- Country: United States
- Language: English
- Genre: Short story

Publication
- Published in: New England Magazine
- Publication type: Literary magazine
- Publication date: October 1902

= The Treasure of Far Island =

1902 short story by Willa Cather

"The Treasure of Far Island" is a short story by Willa Cather. It was first published in New England Magazine in October 1902.

==Plot summary==
Douglass Burnham returns home in Empire City, Nebraska, after a fifteen-year hiatus. He is picked up from the train station by his father and his old friend Rhinehold. At home, his mother is cooking dinner. The next day, they go to a party with other locals, and he meets his old friend Margie; they talk about the old days. She admits she heard of one of his plays when she was in New York City once, and even walked past him on the streets but didn't say hello as he seemed busy. He begs her to go back to Far Island, a sandbar where they used to play as children. Despite her dislike of mosquitoes, they venture out and dig out an old 'treasure' they had buried in childhood. They reflect on the fantasy games they used to play, feeling that it is still real.

==Characters==
- Douglass Burnham, a playwright. He is from Empire City, Nebraska, and has been living in New York City for fifteen years. He has also been to Italy, particularly the Maremma.
- Mr Burnham, Douglass's father.
- Mrs Burnham, Douglass's mother.
- Rhinehold Birker, a childhood friend of Douglass and Margie's. He has always lived in Empire City, aside from his going to Arizona for treatment.
- Mrs Governor
- Margie Van Dyck, a childhood friend of Douglass's.
- Edith Grew, a woman who likes to announcing her engagements to men every so often.
- Temp, a childhood friend of Douglass and Margie's. He now lives in the Philippines.
- Bake, a childhood friend of Douglass and Margie's.

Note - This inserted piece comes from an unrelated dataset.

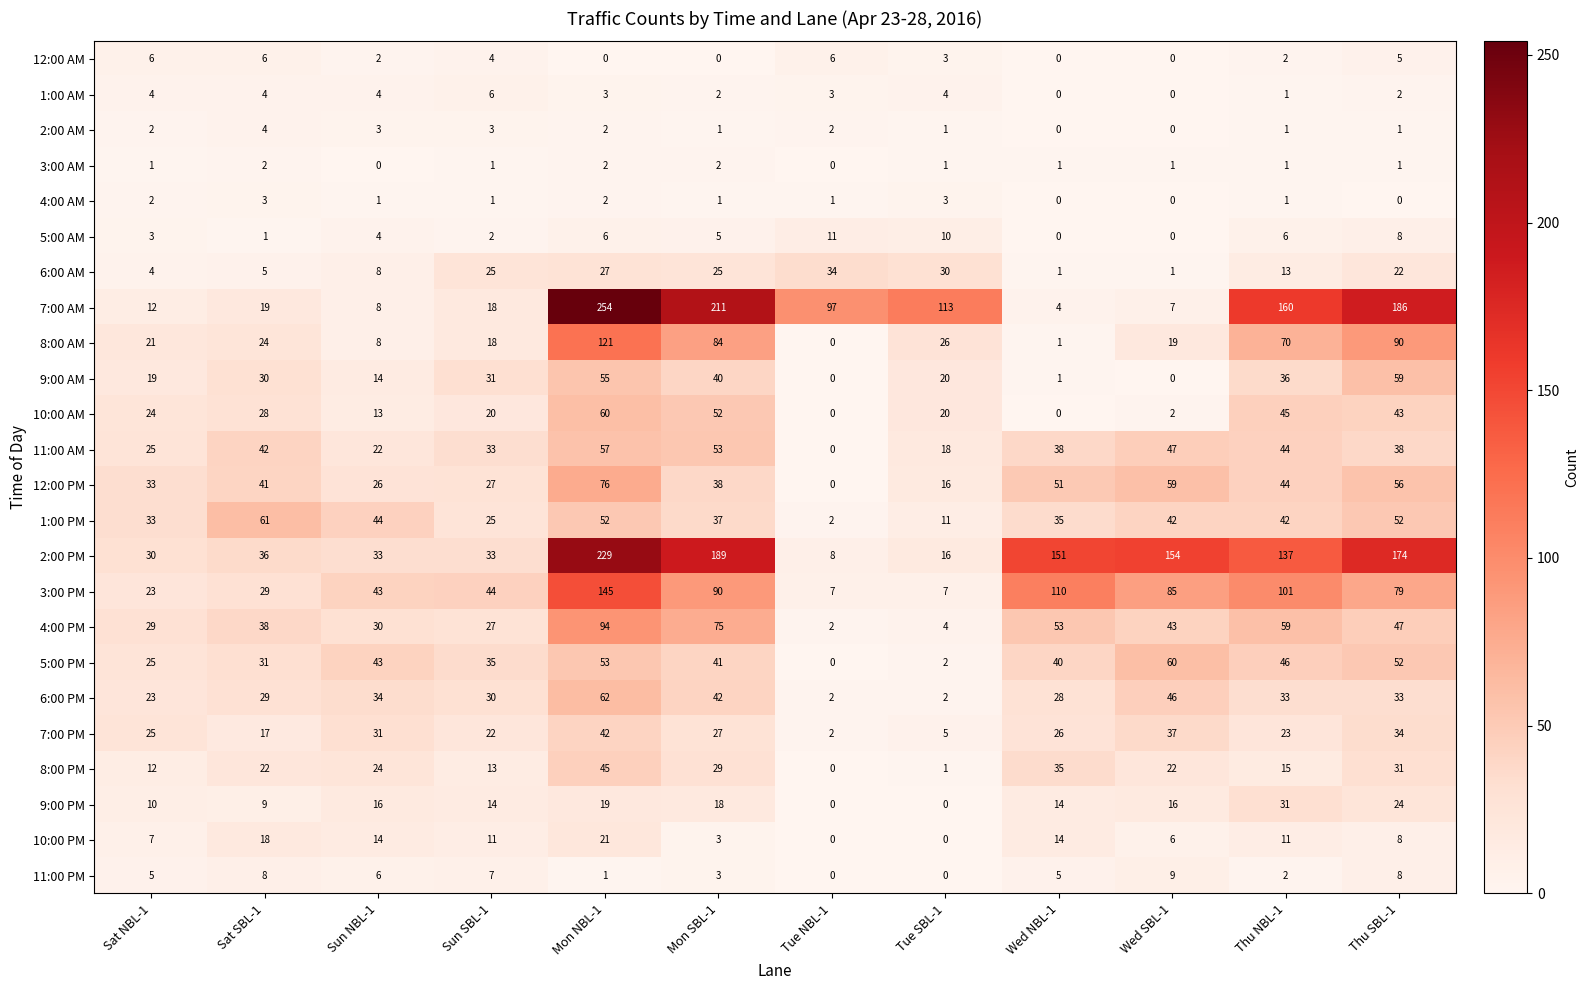

How many distinct data groups are displayed?

24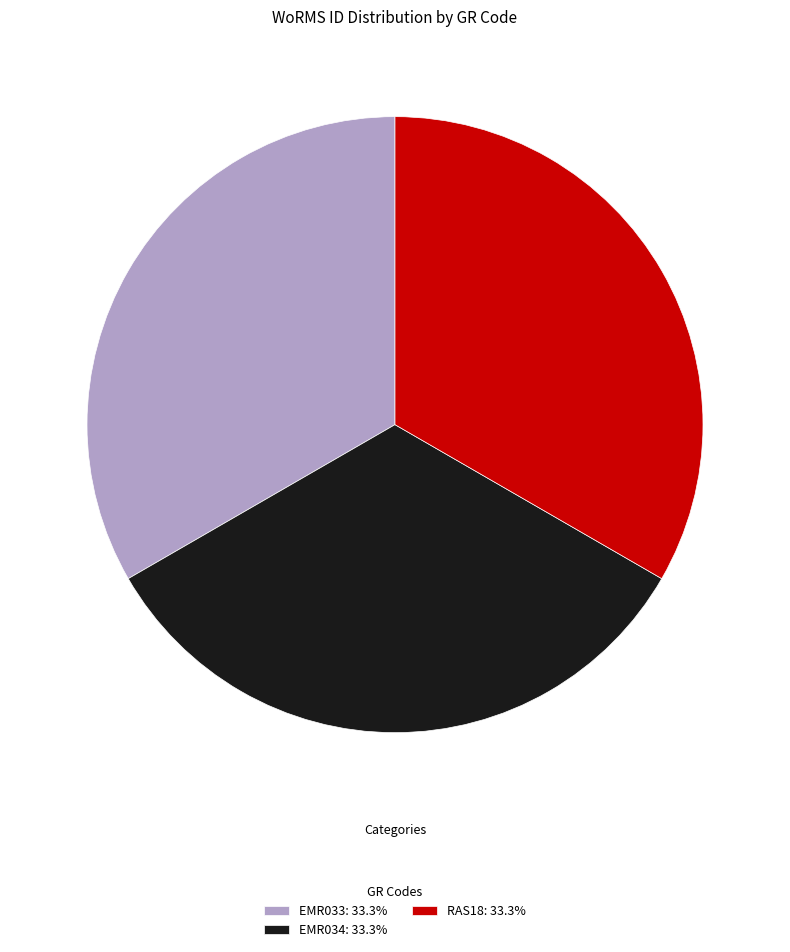

Do EMR033: 33.3% and RAS18: 33.3% together represent more than half of the pie?

Yes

He now has a cattle ranch in Wyoming.
- Mac, a childhood friend of Douglass and Margie's. He is now a government clerk in Washington, D.C.
- Jim, a childhood friend of Douglass and Margie's. He is now keeps his father's hardware store.
- Ned and Shorty, childhood friends of Douglass and Margie's. They died on a catboat on the Hudson River.
- Pagie

==Allusions to other works==
- The story starts with a quotation from a poem by Robert Louis Stevenson, whose novel Treasure Island led to the story's title.
- Greek mythology is mentioned throughout the story, with especial allusions to Anchises and Apollo, Helen of Troy, Arcadia, Ida, Thracia, Orpheus.
- The Bible is mentioned, namely with Eden.
- Children's literature is mentioned with Alice in Wonderland.
- More literature is mentioned with John Keats's May Day Ode, and William Shakespeare's play Romeo and Juliet, with the Montagues and the Capulets, and The Tempest, with Miranda.
- The discovery of the Venus de Milo is alluded to.
- Sinbad the Sailor is also mentioned.

==Allusions to actual history==
- Mary Tudor is said to have been fond of Calais.

==Literary significance and criticism==
- It has been suggested that the island in the story was a place on the Republican River where the Cather children liked to play. It is also mentioned in Chapter VII of The Hired Girls, in My Ántonia.